Amon Amon - 2 months ago 17
HTML Question

Receiving and empty list when trying to make a webscraper to parse websites for links

I was reading this website and learning how to make a webscraper with

lxml
and `Requests. This is the webscraper code:

from lxml import html
import requests

web_page = requests.get('http://econpy.pythonanywhere.com/ex/001.html')

tree = html.fromstring(web_page.content)


buyers = tree.xpath('//div[@title="buyer-name"]/text()')
prices = tree.xpath('//span[@class="item-price"]/text()')

print "These are the buyers: ", buyers
print "And these are the prices: ", prices


It works as intended, but when I try to scrape https://www.reddit.com/r/cringe/ for all the links I'm simply getting
[]
as a result:

#this code will scrape a Reddit page

from lxml import html
import requests


web_page = requests.get("https://www.reddit.com/r/cringe/")

tree = html.fromstring(web_page.content)

links = tree.xpath('//div[@class="data-url"]/text()')

print links


What's the problem with the xpath I'm using? I can't figure out what to put in the square brackets in the xpath

Answer

First off, your xpath is wrong, there are no classes with data-url, it is an attribute so you would want div[@data-url] and to extract the attribute you would use /@data-url:

from lxml import html
import requests

headers = {"User-Agent":"Mozilla/5.0 (X11; Linux x86_64) AppleWebKit/537.36 (KHTML, like Gecko) Chrome/53.0.2785.92 Safari/537.36"}
web_page = requests.get("https://www.reddit.com/r/cringe/", headers=headers)

tree = html.fromstring(web_page.content)

links = tree.xpath('//div[@data-url]/@data-url')

print links

Also you may see html like the following returned if you query too often or don't use a user-agent so respect what they recommend:

<p>we're sorry, but you appear to be a bot and we've seen too many requests
from you lately. we enforce a hard speed limit on requests that appear to come
from bots to prevent abuse.</p>

<p>if you are not a bot but are spoofing one via your browser's user agent
string: please change your user agent string to avoid seeing this message
again.</p>

<p>please wait 6 second(s) and try again.</p>

    <p>as a reminder to developers, we recommend that clients make no
    more than <a href="http://github.com/reddit/reddit/wiki/API">one
    request every two seconds</a> to avoid seeing this message.</p>
  </body>
</html>

If you plan on scraping a lot of reddit, you may want to look at PRAW and w3schools has a nice introduction to xpath expressions.

To break it down:

//div[@data-url]

searches the doc for div's that have an attribute data-url we don't care what the attribute value is, we just want the div.

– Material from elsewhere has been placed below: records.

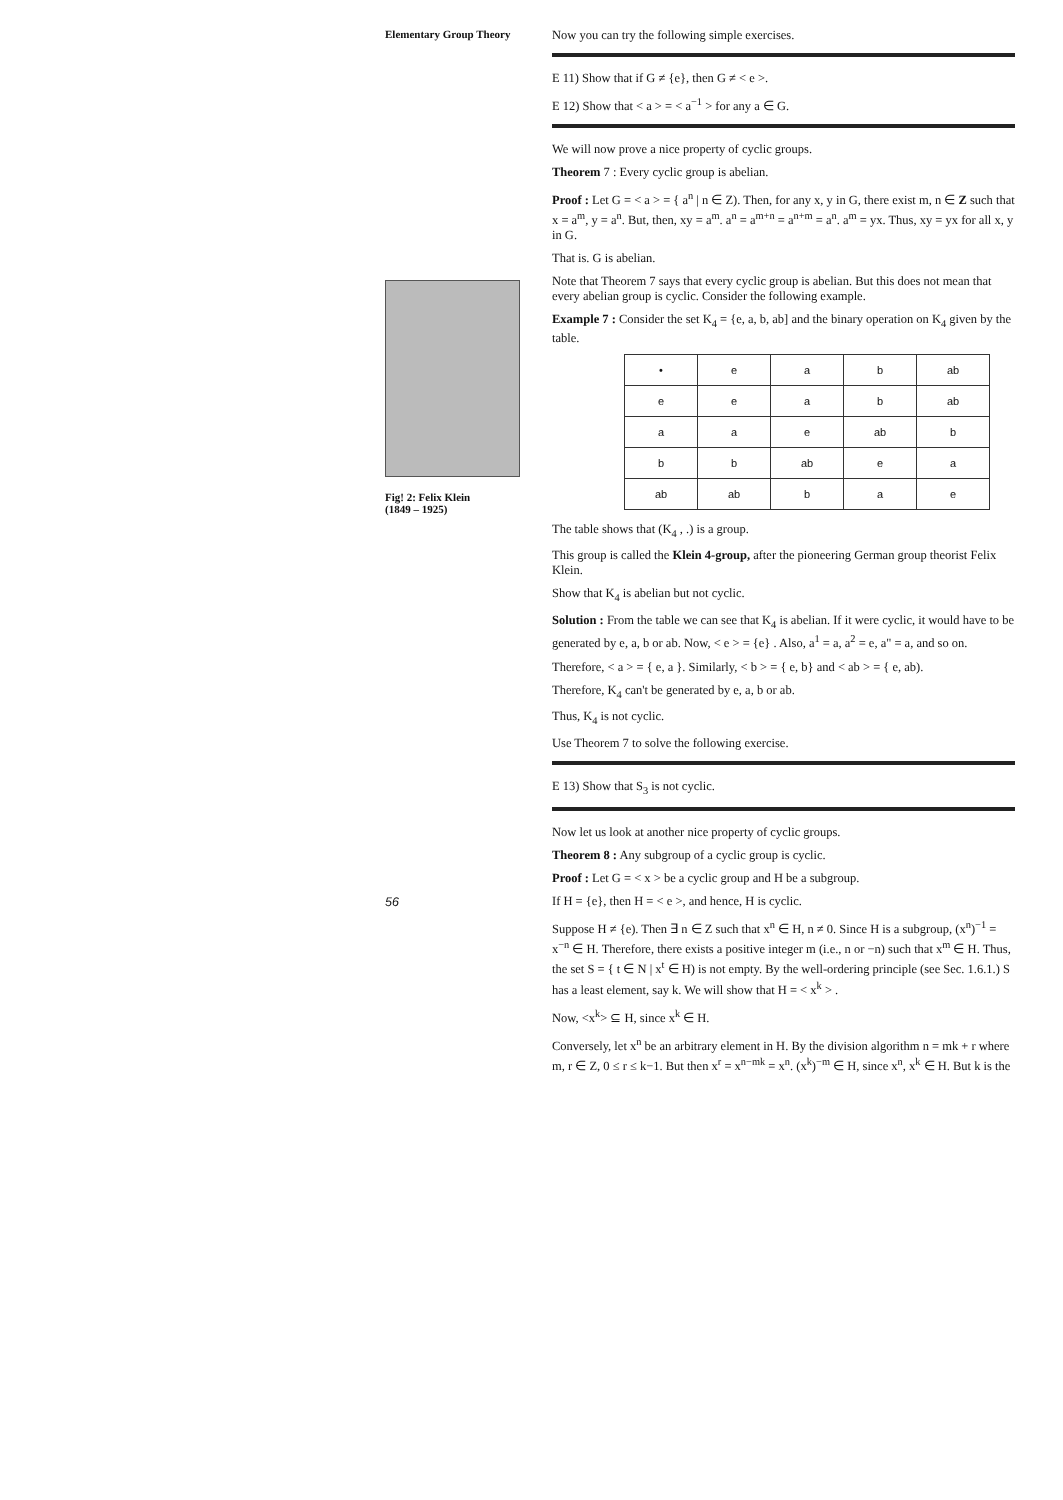Elementary Group Theory
Fig! 2: Felix Klein
(1849 – 1925)
56
Now you can try the following simple exercises.
E 11) Show that if G ≠ {e}, then G ≠ < e >.
E 12) Show that < a > = < a<sup>−1</sup> > for any a ∈ G.
We will now prove a nice property of cyclic groups.
Theorem 7 : Every cyclic group is abelian.
Proof : Let G = < a > = { a<sup>n</sup> | n ∈ Z). Then, for any x, y in G, there exist m, n ∈ Z such that x = a<sup>m</sup>, y = a<sup>n</sup>. But, then, xy = a<sup>m</sup>. a<sup>n</sup> = a<sup>m+n</sup> = a<sup>n+m</sup> = a<sup>n</sup>. a<sup>m</sup> = yx. Thus, xy = yx for all x, y in G.
That is. G is abelian.
Note that Theorem 7 says that every cyclic group is abelian. But this does not mean that every abelian group is cyclic. Consider the following example.
Example 7 : Consider the set K<sub>4</sub> = {e, a, b, ab] and the binary operation on K<sub>4</sub> given by the table.
| • | e | a | b | ab |
| e | e | a | b | ab |
| a | a | e | ab | b |
| b | b | ab | e | a |
| ab | ab | b | a | e |
The table shows that (K<sub>4</sub> , .) is a group.
This group is called the Klein 4-group, after the pioneering German group theorist Felix Klein.
Show that K<sub>4</sub> is abelian but not cyclic.
Solution : From the table we can see that K<sub>4</sub> is abelian. If it were cyclic, it would have to be generated by e, a, b or ab. Now, < e > = {e} . Also, a<sup>1</sup> = a, a<sup>2</sup> = e, a" = a, and so on.
Therefore, < a > = { e, a }. Similarly, < b > = { e, b} and < ab > = { e, ab).
Therefore, K<sub>4</sub> can't be generated by e, a, b or ab.
Thus, K<sub>4</sub> is not cyclic.
Use Theorem 7 to solve the following exercise.
E 13) Show that S<sub>3</sub> is not cyclic.
Now let us look at another nice property of cyclic groups.
Theorem 8 : Any subgroup of a cyclic group is cyclic.
Proof : Let G = < x > be a cyclic group and H be a subgroup.
If H = {e}, then H = < e >, and hence, H is cyclic.
Suppose H ≠ {e). Then ∃ n ∈ Z such that x<sup>n</sup> ∈ H, n ≠ 0. Since H is a subgroup, (x<sup>n</sup>)<sup>−1</sup> = x<sup>−n</sup> ∈ H. Therefore, there exists a positive integer m (i.e., n or −n) such that x<sup>m</sup> ∈ H. Thus, the set S = { t ∈ N | x<sup>t</sup> ∈ H) is not empty. By the well-ordering principle (see Sec. 1.6.1.) S has a least element, say k. We will show that H = < x<sup>k</sup> > .
Now, <x<sup>k</sup>> ⊆ H, since x<sup>k</sup> ∈ H.
Conversely, let x<sup>n</sup> be an arbitrary element in H. By the division algorithm n = mk + r where m, r ∈ Z, 0 ≤ r ≤ k−1. But then x<sup>r</sup> = x<sup>n−mk</sup> = x<sup>n</sup>. (x<sup>k</sup>)<sup>−m</sup> ∈ H, since x<sup>n</sup>, x<sup>k</sup> ∈ H. But k is the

That just finds the div's, if you removed the /@data-url you would end up with a list of elements like:

[<Element div at 0x7fbb27a9a940>, <Element div at 0x7fbb27a9a8e8>,..

/@data-url actually extracts the attrbute value i.e the hrefs.

Also you just wanted specific links, the youtube links you could filter using contains:

'//div[contains(@data-url, "www.youtube.com")]/@data-url'

contains(@data-url, "www.youtube.com") will check if the data-url attribute values contain www.youtube.com so the output will be a list of the youtube links.